Leitsatz

Auch falsche rechtliche Erwägungen eines Sachbearbeiters im Finanzamt führen zum Ausschluss einer Korrekturmöglichkeit aufgrund einer offenbaren Unrichtigkeit.

 

Sachverhalt

Die Klägerin ist eine Kapitalgesellschaft. In der Steuererklärung für das Jahr 2010 erklärte der steuerliche Vertreter der Gesellschaft nicht abziehbare Gewerbesteuer von 2.531 EUR bei einem Jahresfehlbetrag von 15.978 EUR. Tatsächlich war der Jahresfehlbetrag zutreffend, die Gewerbesteuer, die als Forderung aktiviert war, hätte aber diesem Fehlbetrag hinzugerechnet und nicht abgezogen werden müssen. Dies korrigiert der Bearbeiter im Finanzamt jedoch nicht, obwohl er den Jahresabschluss nebst Erläuterungen vorliegen hatte. Der Bearbeiter unterstrich bei der Bearbeitung den Betrag der nicht abziehbaren Gewerbesteuer und verwies auf den Bilanzbericht. Trotzdem erließ er Bescheide, die ein negatives Einkommen von EUR 13.265 auswiesen. Diese wurden bestandskräftig.

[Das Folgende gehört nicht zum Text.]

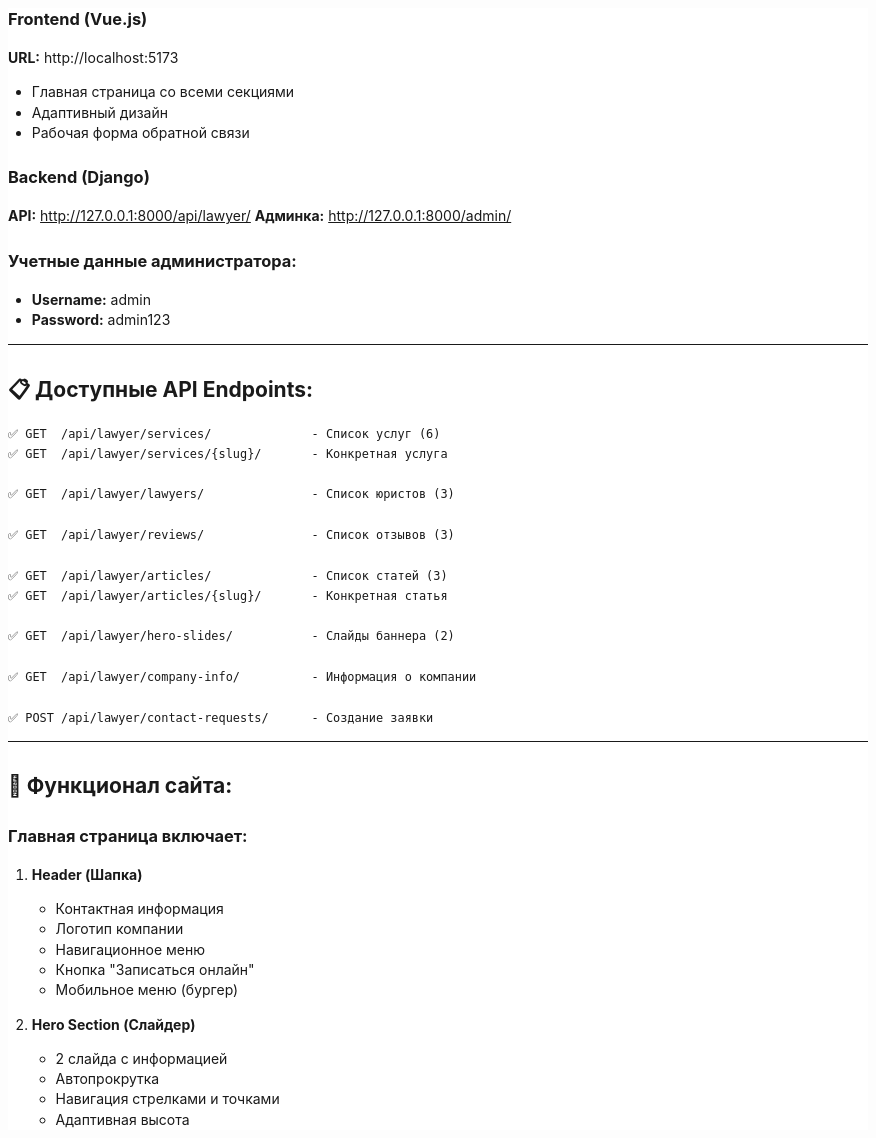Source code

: ### Frontend (Vue.js)
**URL:** http://localhost:5173
- Главная страница со всеми секциями
- Адаптивный дизайн
- Рабочая форма обратной связи

### Backend (Django)
**API:** http://127.0.0.1:8000/api/lawyer/
**Админка:** http://127.0.0.1:8000/admin/

### Учетные данные администратора:
- **Username:** admin
- **Password:** admin123

---

## 📋 Доступные API Endpoints:

```
✅ GET  /api/lawyer/services/              - Список услуг (6)
✅ GET  /api/lawyer/services/{slug}/       - Конкретная услуга

✅ GET  /api/lawyer/lawyers/               - Список юристов (3)

✅ GET  /api/lawyer/reviews/               - Список отзывов (3)

✅ GET  /api/lawyer/articles/              - Список статей (3)
✅ GET  /api/lawyer/articles/{slug}/       - Конкретная статья

✅ GET  /api/lawyer/hero-slides/           - Слайды баннера (2)

✅ GET  /api/lawyer/company-info/          - Информация о компании

✅ POST /api/lawyer/contact-requests/      - Создание заявки
```

---

## 🎨 Функционал сайта:

### Главная страница включает:

1. **Header (Шапка)**
   - Контактная информация
   - Логотип компании
   - Навигационное меню
   - Кнопка "Записаться онлайн"
   - Мобильное меню (бургер)

2. **Hero Section (Слайдер)**
   - 2 слайда с информацией
   - Автопрокрутка
   - Навигация стрелками и точками
   - Адаптивная высота
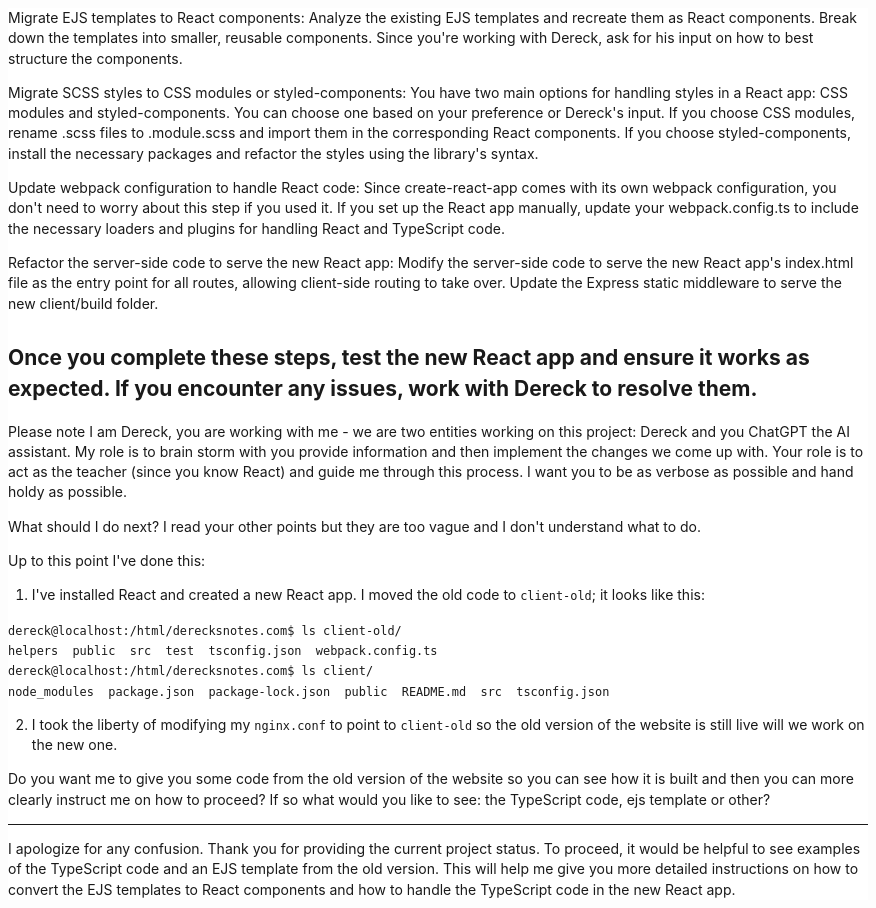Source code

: Migrate EJS templates to React components:
Analyze the existing EJS templates and recreate them as React components. Break down the templates into smaller, reusable components. Since you're working with Dereck, ask for his input on how to best structure the components.

Migrate SCSS styles to CSS modules or styled-components:
You have two main options for handling styles in a React app: CSS modules and styled-components. You can choose one based on your preference or Dereck's input. If you choose CSS modules, rename .scss files to .module.scss and import them in the corresponding React components. If you choose styled-components, install the necessary packages and refactor the styles using the library's syntax.

Update webpack configuration to handle React code:
Since create-react-app comes with its own webpack configuration, you don't need to worry about this step if you used it. If you set up the React app manually, update your webpack.config.ts to include the necessary loaders and plugins for handling React and TypeScript code.

Refactor the server-side code to serve the new React app:
Modify the server-side code to serve the new React app's index.html file as the entry point for all routes, allowing client-side routing to take over. Update the Express static middleware to serve the new client/build folder.

Once you complete these steps, test the new React app and ensure it works as expected. If you encounter any issues, work with Dereck to resolve them.
----------

Please note I am Dereck, you are working with me - we are two entities working on this project: Dereck and you ChatGPT the AI assistant. My role is to brain storm with you provide information and then implement the changes we come up with. Your role is to act as the teacher (since you know React) and guide me through this process. I want you to be as verbose as possible and hand holdy as possible.

What should I do next? I read your other points but they are too vague and I don't understand what to do.

Up to this point I've done this:

1. I've installed React and created a new React app. I moved the old code to `client-old`; it looks like this:

```
dereck@localhost:/html/derecksnotes.com$ ls client-old/
helpers  public  src  test  tsconfig.json  webpack.config.ts
dereck@localhost:/html/derecksnotes.com$ ls client/
node_modules  package.json  package-lock.json  public  README.md  src  tsconfig.json
```

2. I took the liberty of modifying my `nginx.conf` to point to `client-old` so the old version of the website is still live will we work on the new one.

Do you want me to give you some code from the old version of the website so you can see how it is built and then you can more clearly instruct me on how to proceed? If so what would you like to see: the TypeScript code, ejs template or other?

----------

I apologize for any confusion. Thank you for providing the current project status. To proceed, it would be helpful to see examples of the TypeScript code and an EJS template from the old version. This will help me give you more detailed instructions on how to convert the EJS templates to React components and how to handle the TypeScript code in the new React app.

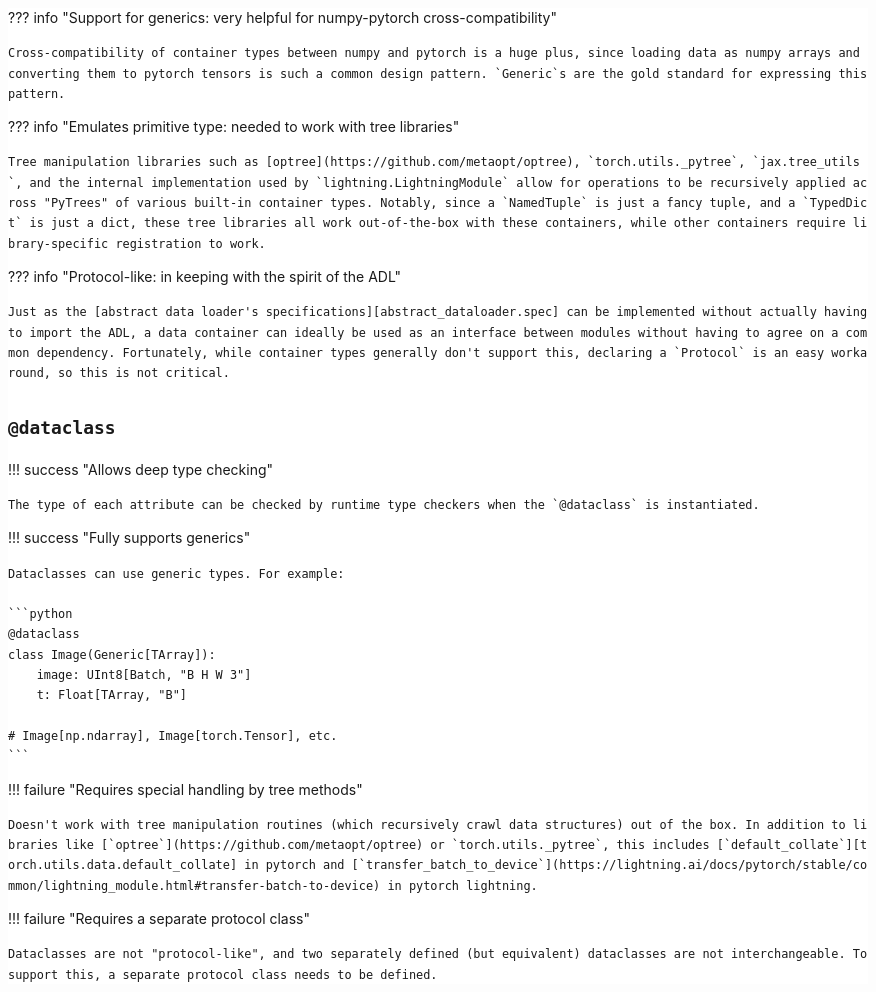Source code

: ??? info "Support for generics: very helpful for numpy-pytorch cross-compatibility"

    Cross-compatibility of container types between numpy and pytorch is a huge plus, since loading data as numpy arrays and converting them to pytorch tensors is such a common design pattern. `Generic`s are the gold standard for expressing this pattern.

??? info "Emulates primitive type: needed to work with tree libraries"

    Tree manipulation libraries such as [optree](https://github.com/metaopt/optree), `torch.utils._pytree`, `jax.tree_utils`, and the internal implementation used by `lightning.LightningModule` allow for operations to be recursively applied across "PyTrees" of various built-in container types. Notably, since a `NamedTuple` is just a fancy tuple, and a `TypedDict` is just a dict, these tree libraries all work out-of-the-box with these containers, while other containers require library-specific registration to work.

??? info "Protocol-like: in keeping with the spirit of the ADL"

    Just as the [abstract data loader's specifications][abstract_dataloader.spec] can be implemented without actually having to import the ADL, a data container can ideally be used as an interface between modules without having to agree on a common dependency. Fortunately, while container types generally don't support this, declaring a `Protocol` is an easy workaround, so this is not critical.

## `@dataclass`

!!! success "Allows deep type checking"

    The type of each attribute can be checked by runtime type checkers when the `@dataclass` is instantiated.

!!! success "Fully supports generics"

    Dataclasses can use generic types. For example:

    ```python
    @dataclass
    class Image(Generic[TArray]):
        image: UInt8[Batch, "B H W 3"]
        t: Float[TArray, "B"]
    
    # Image[np.ndarray], Image[torch.Tensor], etc.
    ```

!!! failure "Requires special handling by tree methods"

    Doesn't work with tree manipulation routines (which recursively crawl data structures) out of the box. In addition to libraries like [`optree`](https://github.com/metaopt/optree) or `torch.utils._pytree`, this includes [`default_collate`][torch.utils.data.default_collate] in pytorch and [`transfer_batch_to_device`](https://lightning.ai/docs/pytorch/stable/common/lightning_module.html#transfer-batch-to-device) in pytorch lightning.

!!! failure "Requires a separate protocol class"
    
    Dataclasses are not "protocol-like", and two separately defined (but equivalent) dataclasses are not interchangeable. To support this, a separate protocol class needs to be defined.

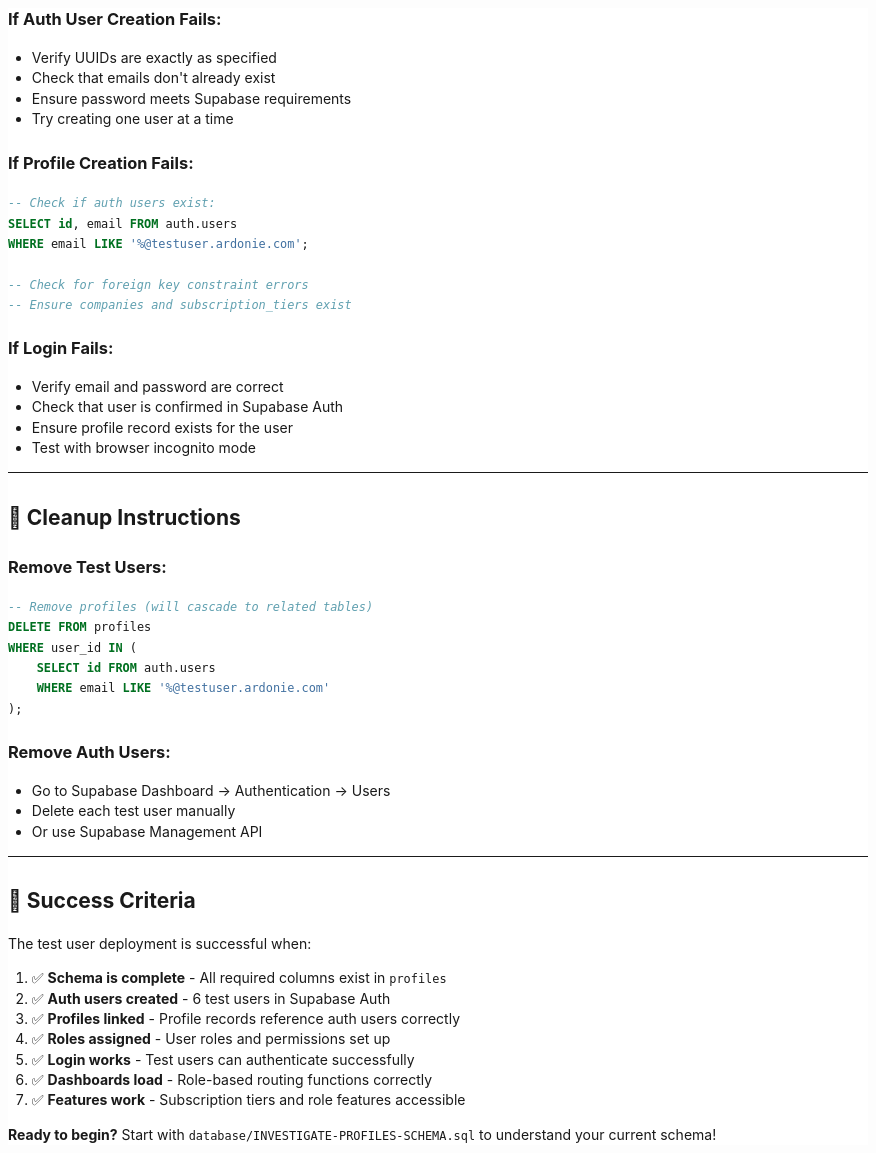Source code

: ### **If Auth User Creation Fails:**
- Verify UUIDs are exactly as specified
- Check that emails don't already exist
- Ensure password meets Supabase requirements
- Try creating one user at a time

### **If Profile Creation Fails:**
```sql
-- Check if auth users exist:
SELECT id, email FROM auth.users 
WHERE email LIKE '%@testuser.ardonie.com';

-- Check for foreign key constraint errors
-- Ensure companies and subscription_tiers exist
```

### **If Login Fails:**
- Verify email and password are correct
- Check that user is confirmed in Supabase Auth
- Ensure profile record exists for the user
- Test with browser incognito mode

---

## 🧹 **Cleanup Instructions**

### **Remove Test Users:**
```sql
-- Remove profiles (will cascade to related tables)
DELETE FROM profiles 
WHERE user_id IN (
    SELECT id FROM auth.users 
    WHERE email LIKE '%@testuser.ardonie.com'
);
```

### **Remove Auth Users:**
- Go to Supabase Dashboard → Authentication → Users
- Delete each test user manually
- Or use Supabase Management API

---

## 🎯 **Success Criteria**

The test user deployment is successful when:

1. ✅ **Schema is complete** - All required columns exist in `profiles`
2. ✅ **Auth users created** - 6 test users in Supabase Auth
3. ✅ **Profiles linked** - Profile records reference auth users correctly
4. ✅ **Roles assigned** - User roles and permissions set up
5. ✅ **Login works** - Test users can authenticate successfully
6. ✅ **Dashboards load** - Role-based routing functions correctly
7. ✅ **Features work** - Subscription tiers and role features accessible

**Ready to begin?** Start with `database/INVESTIGATE-PROFILES-SCHEMA.sql` to understand your current schema!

In 2013 beantragte die Klägerin die Änderung der Festsetzung nach § 129 AO. Aufgrund eines Eingabefehlers sei die Gewerbesteuervorauszahlung hinzugerechnet worden, obwohl sie im Jahresabschluss nicht als Aufwand erfasst sei. Das Finanzamt lehnte die Änderung ab.

 

Entscheidung

Auch die Anfechtungsklage, die die Klägerin vor dem Finanzgericht München erhob, wurde als unbegründet abgewiesen. Die Voraussetzungen für eine Berichtigung der bestandskräftigen Bescheide nach § 129 AO seien hier nicht erfüllt. Nach dieser Bestimmung könne die Finanzverwaltung Schreibfehler, Rechenfehler und ähnliche offenbare Unrichtigkeit, die beim Erlass eines Verwaltungsakts unterlaufen sind, jederzeit innerhalb der Feststellungsfrist berichtigen. Hinsichtlich der ähnlichen offenbaren Unrichtigkeit sei durch die Rechtsprechung des Bundesfinanzhofs geklärt, dass keine Anhaltspunkte dafür vorliegen dürfen, dass der Veranlagungsbeamte rechtliche Überlegungen angestellt hat. Hat er diese angestellt, komme eine Änderung nach §129 AO nicht in Betracht. Gemeinsam sei den Fällen des § 129 AO nämlich, dass die Finanzverwaltung mechanische Fehler begangen hätten. Nach diesen Maßstäben seien die Voraussetzungen des § 129 AO im Sachverhalt nicht erfüllt, da durch die handschriftliche Bemerkung des Sachbearbeiters auf der Klärung und den Verweis auf den Bilanzbericht ersichtlich sei, dass der Sachbearbeiter sich sachlich mit dem Fall auseinandergesetzt habe und sodann eine erklärungsgemäße Veranlagung vorgenommen habe. Er habe zwar damit die falschen Angaben der Klägerin übernommen, es stehe aber aufgrund der Vorgehensweise fest, dass er eigene, wenngleich falsche rechtliche Überlegungen angestellt habe.

 

Hinweis

§ 129 AO ist in der Praxis eine Korrekturbestimmung, die oftmals dann angeführt wird, wenn andere Möglichkeiten einer Änderung nicht greifen. Leider ist dabei kaum vorhersehbar, ob das Finanzamt eine Änderung durchführt oder nicht, gerade wenn kein reiner Schreib- oder Rechenfehler vorliegt. Besonders schwierig ist eine Vorhersage über einen Verfahrensausgang, wenn der Steuerpflichtige geltend macht, die Finanzverwaltung habe einen Fehler des Steuerpflichtigen als eigenen Fehler übernommen. Eine Änderung des Verwaltungsakts kommt nämlich dann nicht mehr in Betracht, wenn das Finanzamt eine eigene rechtliche Würdigung des Sachverhalts vorgenommen hat - und sei diese noch so falsch. Dies war hier nach den Feststellungen des Finanzgerichts der Fall. Nichts desto trotz liegt es nahe, dass ein anderer Senat die Bemerkungen des Sachbearbeiters auf der Steuererklärung nicht als Ausdruck einer eigenen rechtlichen Würdigung angesehen hätte. Insofern ist das Urteil für den Klägerin durchaus als misslich anzusehen. Abschließend ist darauf hinzuweisen, dass die Korrekturbestimmung des § 173a AO hier vom Finanzgericht nicht geprüft wurde, da die Regelung auf den Sachverhalt in 2013 noch keine Anwendung gefunden hat. Ob sie eine Änderung ermöglicht hätte, muss deshalb offen bleiben. Eine Änderung nach § 173 AO wurde zutreffend aufgrund eines Verschuldens des Steuerpflichtigen verneint.